Beurre de Yak : les bougies baignent dedans. Les pelerins trainent tous une cruche avec du beurre de Yak fondu et en ajoute systematiquement dans les contenants de bougies.
Les boudhas : c'est incroyable combien il y en a, et pour toutes les sauces ! (du futur, du present, du passe, de la longevite, de la richesse, de l'energie, etc.) Il y a presqu'autant de Boudhas que de 1 yuan (divisez par 7 pour notre equivalence) dans les chapelles. Des yuan, il y en a !! On offre des yuans en offrande aux Boudhas. On se le met sur le front et on le donne ensuite.
Lorsqu'on veut apporter du bien a quelqu'un ou soi-meme, on a qu'a frotter un vetement, bijou ou quelque chose lui appartenant, en dessous d'un moulin a priere ou sur le bord de la vitrine protegeant un bouddha.
Bon, je suis tannes, le reste restera non raconte. Ce qui m'a la plus emerveillee : c'est de voir et de sentir la ferveur des gens. Ils y croient beaucoup beaucoup. Et a les suivre comme ca et a faire pareil, sans portant rien comprendre, j'ai pris part a cette ferveur et j'ai vraiment vecu quelque chose de magnifique.
Vite vite, apres, Namou m'a amenee dans un petit resto. Arrivee la, je me suis dit qu'il n'y avait plus de place : c'etait pleins a craque de Tibetains assis a terre, devant des tables basses. Et bien, elle m'a amenee a l'arriere cuisine !!!! Dans ma premiere version, j'expliquais tout en detail, mais la, tant pis. J'ai vraiment trippee. D'etre dans la cuisine, tres rudimentaire, sur un fauteuil au centre de la petite piece, il fait chaud, on me sert un genre de lait chaud sucre, qu'on rempli sans cesse. Les choses que j'y ai vu. L'ambiance.... Ahhhhh ! Pis quel excellent moment que de sortir de la cuisine et de voir les visages ebahis des tibetains, ne comprenant pas comment une touriste peut sortir de la cuisine du restaurant comme ca !!! (Namou etait deja partie lorsque je suis partie). !!!! Que d'emotions.

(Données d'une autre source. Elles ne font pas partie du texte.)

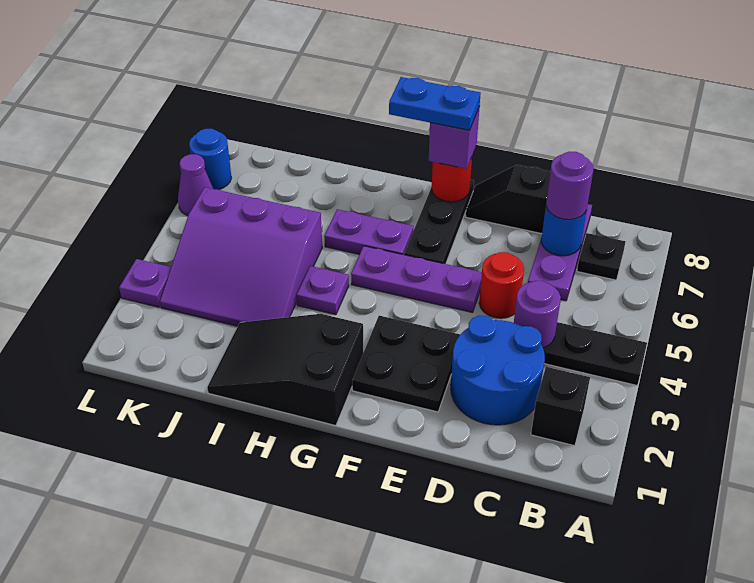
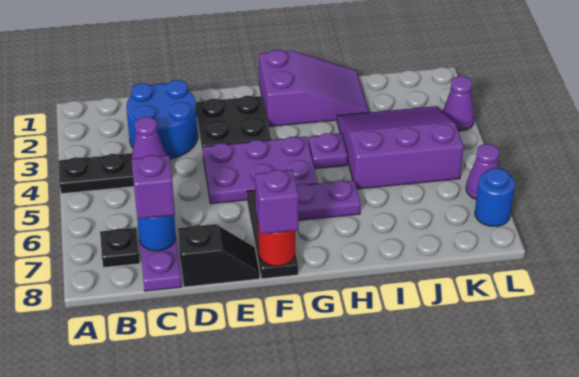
black 1x1 brick [531,367,590,446] -> none
purple 1x1 round brick [514,281,561,348] -> purple 1x1 cone [131,117,166,159]
purple 1x1 round brick [546,152,593,220] -> purple 1x1 brick [131,155,175,219]
red 1x1 round brick [479,252,524,318] -> none
purple 1x3 plate [351,246,482,313] -> purple 2x3 plate [202,137,318,204]
blue 1x2 plate [389,77,481,130] -> none
black 2x3 slope [207,314,363,426] -> purple 2x3 slope [259,50,369,127]
purple 1x1 plate [119,259,171,307] -> purple 1x1 cone [443,76,475,131]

Ce moment restera a jamais grave dans ma memoire.
- Passer inapercue -
Le meilleur moyen pour NE PAS passer inapercue est de s'habiller avec le costume traditionnel des tibetains. Et oui ! c'est ce que j'ai fait. Les gens pouffent de rire lorsqu'ils m'appercoivent et certains se tournent le cou a se le rompe !!!! Ca me fait rire ! Il y a meme un chinois qui a voulu me prendre en photo !! N'empeche que j'ai recu des compliments de certains tibetains. Il y a meme, a deux reprises, une femme qui m'a demande combien j'avais paye ma choupa et mon pande !!